··· EXTRACTED MATERIAL ···
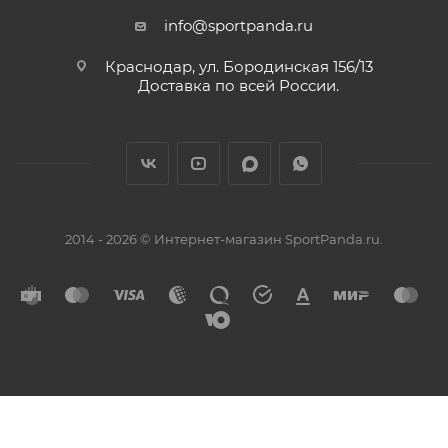
info@sportpanda.ru
Краснодар, ул. Бородинская 156/13
Доставка по всей России.
2014 - 2026 © Интернет-магазин SportPanda.ru.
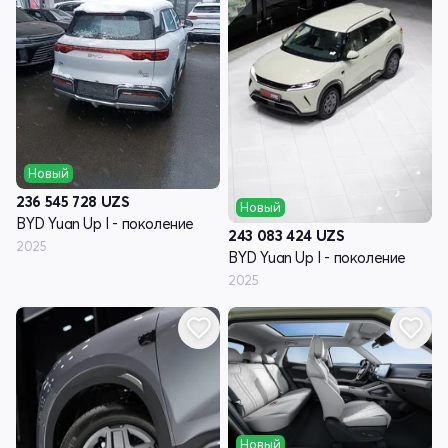
Новый
236 545 728
UZS
Новый
BYD Yuan Up I - поколение
243 083 424
UZS
2025
BYD Yuan Up I - поколение
2025
Новый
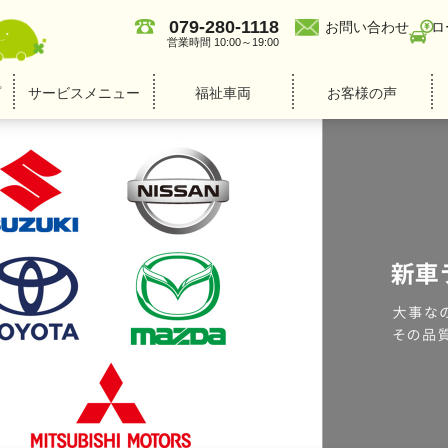
079-280-1118
お問い合わせ
ロ
営業時間 10:00～19:00
プ
サービスメニュー
福祉車両
お客様の声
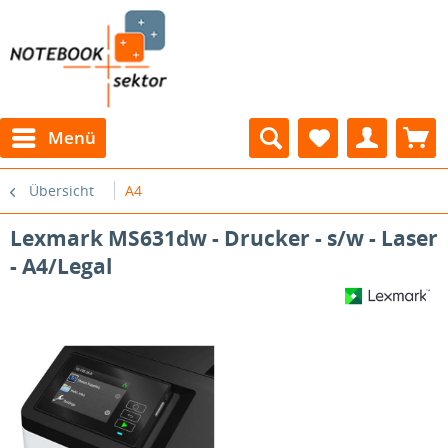
Menü
Übersicht
A4
Lexmark MS631dw - Drucker - s/w - Laser
- A4/Legal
···
→ **TASK DETAILS**: Reproduce the text lines of all four items verbatim, in their original order. Omit the pictures.

→ **ANSWER SPACE**:
info@sportpanda.ru
Краснодар, ул. Бородинская 156/13
Доставка по всей России.
2014 - 2026 © Интернет-магазин SportPanda.ru.
Новый
236 545 728
UZS
Новый
BYD Yuan Up I - поколение
243 083 424
UZS
2025
BYD Yuan Up I - поколение
2025
Новый
079-280-1118
お問い合わせ
ロ
営業時間 10:00～19:00
プ
サービスメニュー
福祉車両
お客様の声
Menü
Übersicht
A4
Lexmark MS631dw - Drucker - s/w - Laser
- A4/Legal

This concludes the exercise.